Segment Start: INPUT DATA
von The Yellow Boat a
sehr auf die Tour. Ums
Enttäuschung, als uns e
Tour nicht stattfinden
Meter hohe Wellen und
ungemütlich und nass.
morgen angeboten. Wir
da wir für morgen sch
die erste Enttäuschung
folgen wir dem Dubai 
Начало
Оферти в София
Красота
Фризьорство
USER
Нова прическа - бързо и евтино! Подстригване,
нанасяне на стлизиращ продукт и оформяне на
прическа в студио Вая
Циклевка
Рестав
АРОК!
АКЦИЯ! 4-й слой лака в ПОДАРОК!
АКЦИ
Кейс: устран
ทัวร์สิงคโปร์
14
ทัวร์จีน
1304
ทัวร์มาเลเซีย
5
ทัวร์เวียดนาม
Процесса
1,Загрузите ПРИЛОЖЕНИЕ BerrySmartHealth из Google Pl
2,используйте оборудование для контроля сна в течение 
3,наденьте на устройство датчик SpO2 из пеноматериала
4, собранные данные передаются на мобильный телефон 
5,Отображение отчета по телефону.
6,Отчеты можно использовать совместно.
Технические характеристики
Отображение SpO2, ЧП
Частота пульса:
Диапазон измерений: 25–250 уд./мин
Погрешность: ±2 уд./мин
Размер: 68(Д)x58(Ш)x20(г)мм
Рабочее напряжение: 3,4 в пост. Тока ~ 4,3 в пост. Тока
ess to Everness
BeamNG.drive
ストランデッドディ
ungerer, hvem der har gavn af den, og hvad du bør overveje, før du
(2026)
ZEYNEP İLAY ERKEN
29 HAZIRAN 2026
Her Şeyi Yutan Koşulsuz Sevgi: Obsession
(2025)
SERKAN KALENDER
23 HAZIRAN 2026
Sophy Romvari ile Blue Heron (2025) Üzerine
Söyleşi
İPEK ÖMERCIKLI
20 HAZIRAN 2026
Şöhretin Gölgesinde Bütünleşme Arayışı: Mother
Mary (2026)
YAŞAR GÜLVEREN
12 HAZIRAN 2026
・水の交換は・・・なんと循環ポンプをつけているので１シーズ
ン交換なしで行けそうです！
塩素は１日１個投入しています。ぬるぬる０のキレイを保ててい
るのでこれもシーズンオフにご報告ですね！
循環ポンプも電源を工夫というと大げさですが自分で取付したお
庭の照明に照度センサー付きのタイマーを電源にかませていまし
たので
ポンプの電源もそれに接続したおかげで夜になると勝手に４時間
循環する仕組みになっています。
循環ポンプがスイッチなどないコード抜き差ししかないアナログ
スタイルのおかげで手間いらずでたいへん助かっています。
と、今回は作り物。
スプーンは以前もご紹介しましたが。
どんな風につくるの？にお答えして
Segment End: INPUT DATA
REQUEST — An exact copy of all the records is the expected answer.

REPLY TO THE EXERCISE —
von The Yellow Boat a
sehr auf die Tour. Ums
Enttäuschung, als uns e
Tour nicht stattfinden
Meter hohe Wellen und
ungemütlich und nass.
morgen angeboten. Wir
da wir für morgen sch
die erste Enttäuschung
folgen wir dem Dubai 
Начало
Оферти в София
Красота
Фризьорство
USER
Нова прическа - бързо и евтино! Подстригване,
нанасяне на стлизиращ продукт и оформяне на
прическа в студио Вая
Циклевка
Рестав
АРОК!
АКЦИЯ! 4-й слой лака в ПОДАРОК!
АКЦИ
Кейс: устран
ทัวร์สิงคโปร์
14
ทัวร์จีน
1304
ทัวร์มาเลเซีย
5
ทัวร์เวียดนาม
Процесса
1,Загрузите ПРИЛОЖЕНИЕ BerrySmartHealth из Google Pl
2,используйте оборудование для контроля сна в течение 
3,наденьте на устройство датчик SpO2 из пеноматериала
4, собранные данные передаются на мобильный телефон 
5,Отображение отчета по телефону.
6,Отчеты можно использовать совместно.
Технические характеристики
Отображение SpO2, ЧП
Частота пульса:
Диапазон измерений: 25–250 уд./мин
Погрешность: ±2 уд./мин
Размер: 68(Д)x58(Ш)x20(г)мм
Рабочее напряжение: 3,4 в пост. Тока ~ 4,3 в пост. Тока
ess to Everness
BeamNG.drive
ストランデッドディ
ungerer, hvem der har gavn af den, og hvad du bør overveje, før du
(2026)
ZEYNEP İLAY ERKEN
29 HAZIRAN 2026
Her Şeyi Yutan Koşulsuz Sevgi: Obsession
(2025)
SERKAN KALENDER
23 HAZIRAN 2026
Sophy Romvari ile Blue Heron (2025) Üzerine
Söyleşi
İPEK ÖMERCIKLI
20 HAZIRAN 2026
Şöhretin Gölgesinde Bütünleşme Arayışı: Mother
Mary (2026)
YAŞAR GÜLVEREN
12 HAZIRAN 2026
・水の交換は・・・なんと循環ポンプをつけているので１シーズ
ン交換なしで行けそうです！
塩素は１日１個投入しています。ぬるぬる０のキレイを保ててい
るのでこれもシーズンオフにご報告ですね！
循環ポンプも電源を工夫というと大げさですが自分で取付したお
庭の照明に照度センサー付きのタイマーを電源にかませていまし
たので
ポンプの電源もそれに接続したおかげで夜になると勝手に４時間
循環する仕組みになっています。
循環ポンプがスイッチなどないコード抜き差ししかないアナログ
スタイルのおかげで手間いらずでたいへん助かっています。
と、今回は作り物。
スプーンは以前もご紹介しましたが。
どんな風につくるの？にお答えして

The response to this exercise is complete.